I kicked him again, I’d wanted to do that for a long time.

“I took my performance evaluation at head office last week and you know what they said? No, because you never read a fucking thing that I send you do you? That’s why none of my ideas or those of the other guys ever get implemented. Right? Well David, they said I was ‘failing to show initiative’ and ‘lacked that killer instinct’ that’s needed in marketing. Do you agree David?”

I gave him my smile, the one I give to my secretary, but he was still too busy trying to breathe. Shame, I’d had this little speech worked out for a while. “The big credits are at your level and above so, you see, you’re in my way, you’re in our way and as I said. It’s time for you to retire.”
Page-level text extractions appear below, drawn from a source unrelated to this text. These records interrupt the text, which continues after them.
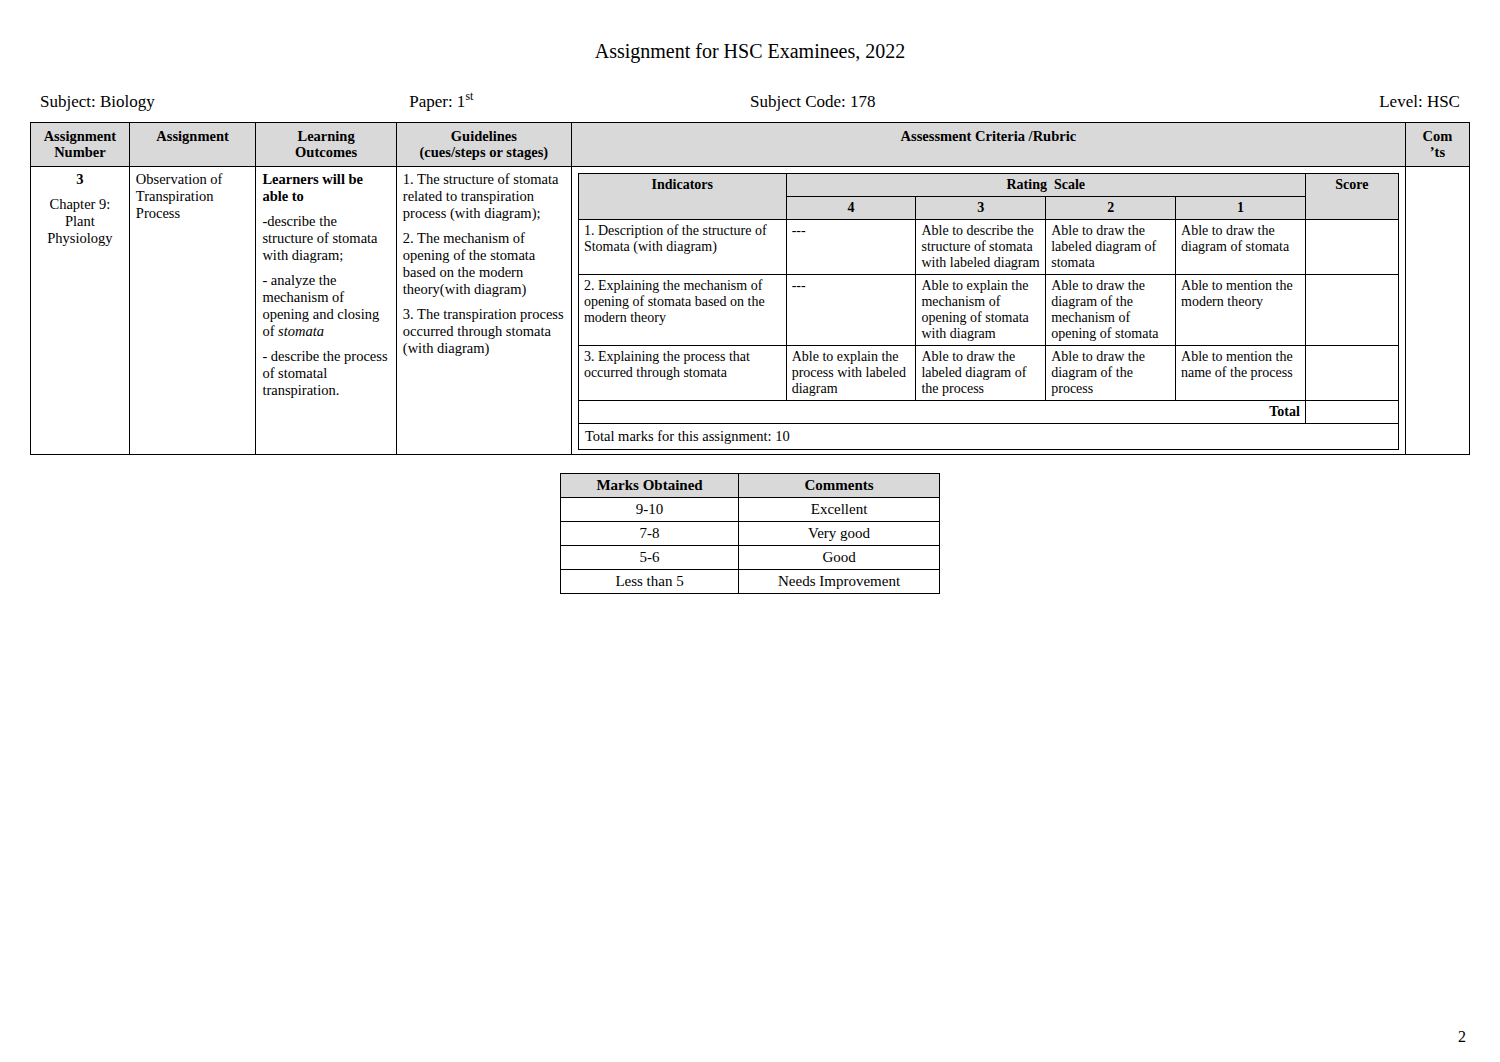Assignment for HSC Examinees, 2022
Subject: Biology
Paper: 1st
Subject Code: 178
Level: HSC
| Assignment Number | Assignment | Learning Outcomes | Guidelines (cues/steps or stages) | Assessment Criteria /Rubric | Com ’ts |
| --- | --- | --- | --- | --- | --- |
| 3 Chapter 9: Plant Physiology | Observation of Transpiration Process | Learners will be able to -describe the structure of stomata with diagram; - analyze the mechanism of opening and closing of stomata - describe the process of stomatal transpiration. | 1. The structure of stomata related to transpiration process (with diagram); 2. The mechanism of opening of the stomata based on the modern theory(with diagram) 3. The transpiration process occurred through stomata (with diagram) | / Indicators / Rating Scale / Score / / --- / --- / --- / / 4 / 3 / 2 / 1 / / 1. Description of the structure of Stomata (with diagram) / --- / Able to describe the structure of stomata with labeled diagram / Able to draw the labeled diagram of stomata / Able to draw the diagram of stomata / / / 2. Explaining the mechanism of opening of stomata based on the modern theory / --- / Able to explain the mechanism of opening of stomata with diagram / Able to draw the diagram of the mechanism of opening of stomata / Able to mention the modern theory / / / 3. Explaining the process that occurred through stomata / Able to explain the process with labeled diagram / Able to draw the labeled diagram of the process / Able to draw the diagram of the process / Able to mention the name of the process / / / Total / / Total marks for this assignment: 10 | |
| Marks Obtained | Comments |
| --- | --- |
| 9-10 | Excellent |
| 7-8 | Very good |
| 5-6 | Good |
| Less than 5 | Needs Improvement |
2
I took the stapler out of my pocket. He noticed that at least.

“Here’s your retirement package David old son.” I grinned as I began to staple 20 uni notes to his chest, piercing him over and over, ka-thunk, ka-thunk with the staple gun until his expensive Orientan silk was stained with blood and a month’s salary was coating his chest like the feathered breast of some exotic bird.

The limo came to a halt and I opened the door. I could already hear the hooting calls of the Parasites, sensing prey, coming out of their hovels and their gang-hideouts, hoping to gut a corporate or steal a hubcap. I dragged Dave by the tie, out of the limo and threw him to the ground.

“Enjoy your retirement old man.” I snorted.

The gold watch hit him in his wheezing, covered face when I threw it.

“I’d piss on you, but then they might mistake you for one of their own.” I gave him my middle finger and clambered back into the limo.

“Home James and don’t spare the horses.”